The view that Matthew 18:15ff concerns private offenses, and not public notorious offenses, which must be handled with immediacy to ward off multiplying of offenses, error etc., is not just the view of a few though notable Presbyterians, but is clearly the understanding of whole national churches i.e. the Presbyterian Church of Scotland, as is clear from Walter Stewart's Collections, which functioned as a sort of BOCO from 1709 in both Scotland and the colonies. 
https://archive.org/stream/collectionsobserv00steu#page/196/mode/2up/

The section noted is, for those familiar with it, very much drawing on James Durham's Concerning Scandal, one of the most influential works on the subject in Presbyterian literature.

Durham: "When an offense is to be accounted public
An offense then that is to be accounted public, that is, which is so in respect of its notoriety or publicness and such as is not the object of private admonition, but whereof a church judicatory is immediately to take notice, may be considered in respect of its first instant, or in respect of some following circumstance; for what is required in the nature of the sin itself, has been spoken to already. (1) It is public in the first respect, [1] when it is done before so many as probably cannot be satisfied with private admonition, so that thereby there is a hazard to many to be scandalized.

[2] It is public when it seems to be done with contempt and an high hand, as if a person were owning the same.

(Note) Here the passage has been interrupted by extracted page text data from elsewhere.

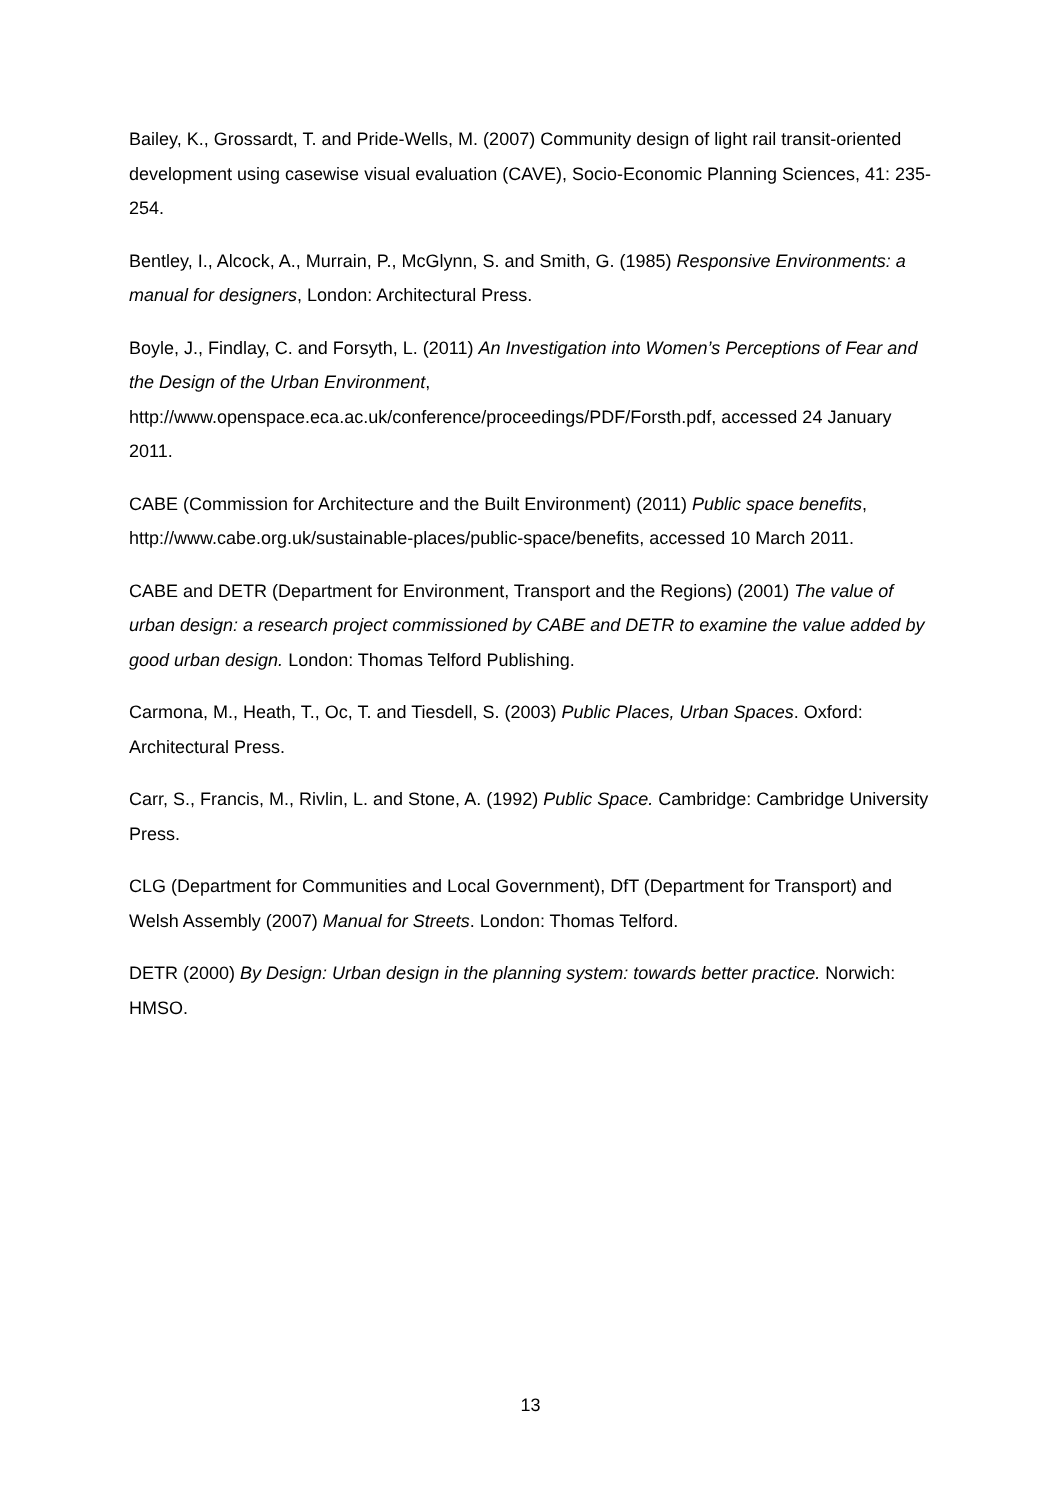Bailey, K., Grossardt, T. and Pride-Wells, M. (2007) Community design of light rail transit-oriented development using casewise visual evaluation (CAVE), Socio-Economic Planning Sciences, 41: 235-254.
Bentley, I., Alcock, A., Murrain, P., McGlynn, S. and Smith, G. (1985) Responsive Environments: a manual for designers, London: Architectural Press.
Boyle, J., Findlay, C. and Forsyth, L. (2011) An Investigation into Women’s Perceptions of Fear and the Design of the Urban Environment, http://www.openspace.eca.ac.uk/conference/proceedings/PDF/Forsth.pdf, accessed 24 January 2011.
CABE (Commission for Architecture and the Built Environment) (2011) Public space benefits, http://www.cabe.org.uk/sustainable-places/public-space/benefits, accessed 10 March 2011.
CABE and DETR (Department for Environment, Transport and the Regions) (2001) The value of urban design: a research project commissioned by CABE and DETR to examine the value added by good urban design. London: Thomas Telford Publishing.
Carmona, M., Heath, T., Oc, T. and Tiesdell, S. (2003) Public Places, Urban Spaces. Oxford: Architectural Press.
Carr, S., Francis, M., Rivlin, L. and Stone, A. (1992) Public Space. Cambridge: Cambridge University Press.
CLG (Department for Communities and Local Government), DfT (Department for Transport) and Welsh Assembly (2007) Manual for Streets. London: Thomas Telford.
DETR (2000) By Design: Urban design in the planning system: towards better practice. Norwich: HMSO.
13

Thus a scandal that has fewer witnesses, may be accounted public, when another, it may be, actually known to as many, is not to be accounted such, because in this case there is no access to private admonition, the person being like a swine, ready to turn on the admonisher. Thus suppose Absalom’s incest had not been actually known to many, yet the very circumstances of his doing it openly, and purposely that it might be known, made it of a public nature. Thus sometimes it is more necessary to take notice of an offense committed in a public place, though it may be few know the same, than of a thing done more privately, because as to them it might have been public to many, and it shows an humor and corruption that is beyond private admonition, when a thing is so circumstantiated.

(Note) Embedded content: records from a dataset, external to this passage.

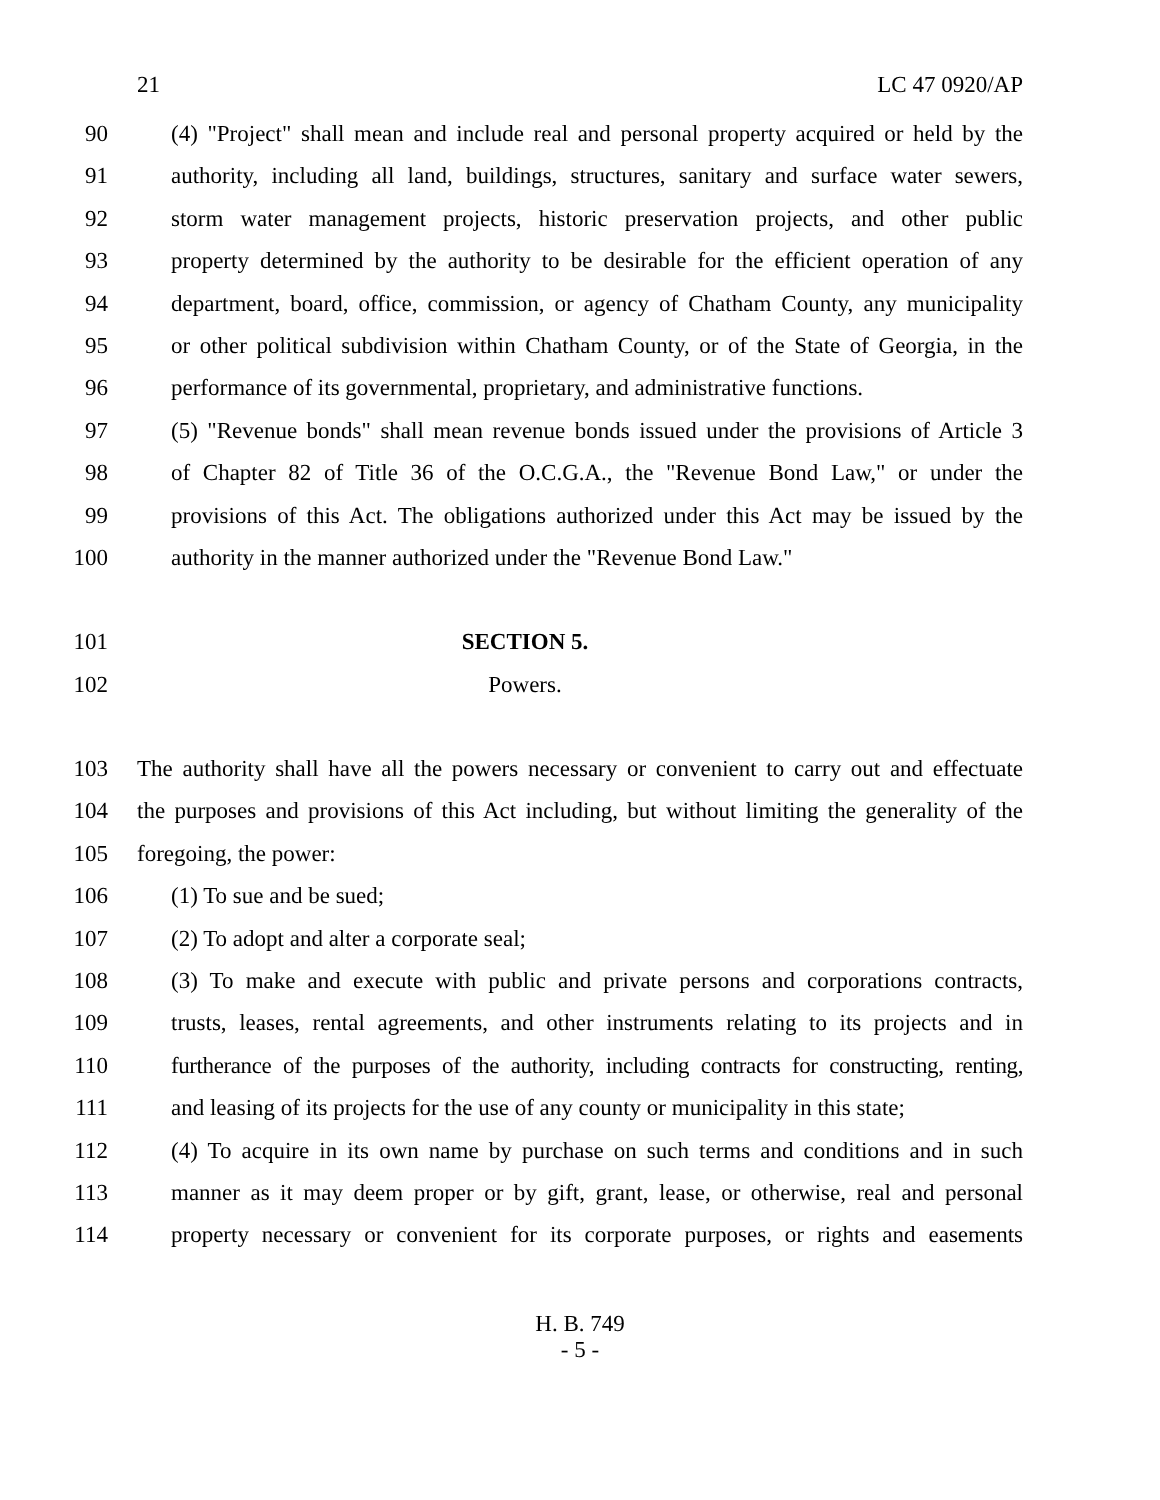21 LC 47 0920/AP
90 (4) "Project" shall mean and include real and personal property acquired or held by the
91 authority, including all land, buildings, structures, sanitary and surface water sewers,
92 storm water management projects, historic preservation projects, and other public
93 property determined by the authority to be desirable for the efficient operation of any
94 department, board, office, commission, or agency of Chatham County, any municipality
95 or other political subdivision within Chatham County, or of the State of Georgia, in the
96 performance of its governmental, proprietary, and administrative functions.
97 (5) "Revenue bonds" shall mean revenue bonds issued under the provisions of Article 3
98 of Chapter 82 of Title 36 of the O.C.G.A., the "Revenue Bond Law," or under the
99 provisions of this Act. The obligations authorized under this Act may be issued by the
100 authority in the manner authorized under the "Revenue Bond Law."
101 SECTION 5.
102 Powers.
103 The authority shall have all the powers necessary or convenient to carry out and effectuate
104 the purposes and provisions of this Act including, but without limiting the generality of the
105 foregoing, the power:
106 (1) To sue and be sued;
107 (2) To adopt and alter a corporate seal;
108 (3) To make and execute with public and private persons and corporations contracts,
109 trusts, leases, rental agreements, and other instruments relating to its projects and in
110 furtherance of the purposes of the authority, including contracts for constructing, renting,
111 and leasing of its projects for the use of any county or municipality in this state;
112 (4) To acquire in its own name by purchase on such terms and conditions and in such
113 manner as it may deem proper or by gift, grant, lease, or otherwise, real and personal
114 property necessary or convenient for its corporate purposes, or rights and easements
H. B. 749
- 5 -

[3] Sometimes offenses will have an horror, and an indignation wakened against them, even in respect of such circumstances as to be drunk, lascivious, and such like, are offenses, but to be so in a market place or in public streets, even supposing it to be in a day when few do actually see it, wakens an indignation in the hearts of sober men, as being an affront to religion and order, and inconsistent with Christianity and civility, much more than if it had been in a private place, or privately; for that is before the Sun to do so, as Zimrie’s act was, which provoked Phinehas’s zeal.

[4] An offense is public when it is generally accounted to be a certain truth and not a suspicion only, as being a thing in its evidence known to so many (beside what is reported to others) that it cannot be supposed that an ingenuous mind can have access to deny or shift the same, without some indignation in the hearts of those that know it.

[5] Sometimes an offense is to be accounted public when though it may be many are not witnesses thereof, yet when many are in hazard to be infected thereby; as suppose those witnesses to be such as cannot rest quiet in a private satisfaction, but they have either spread it, or are in hazard to spread it, and it may be long afterwards they make it a ground of reproach. In this case it becomes a scandal not only to the first witnesses, but also to those to whom it is reported. So that although it was not at first public, yet it becomes so by the rumor thereof. This infectiousness may also proceed from the time wherein it is committed, the person who committed it, the nature of the fact that is committed (which may more readily ensnare others than facts of some other nature), from those also before whom it was committed. Therefore in such cases it is necessary that public notice be taken thereof.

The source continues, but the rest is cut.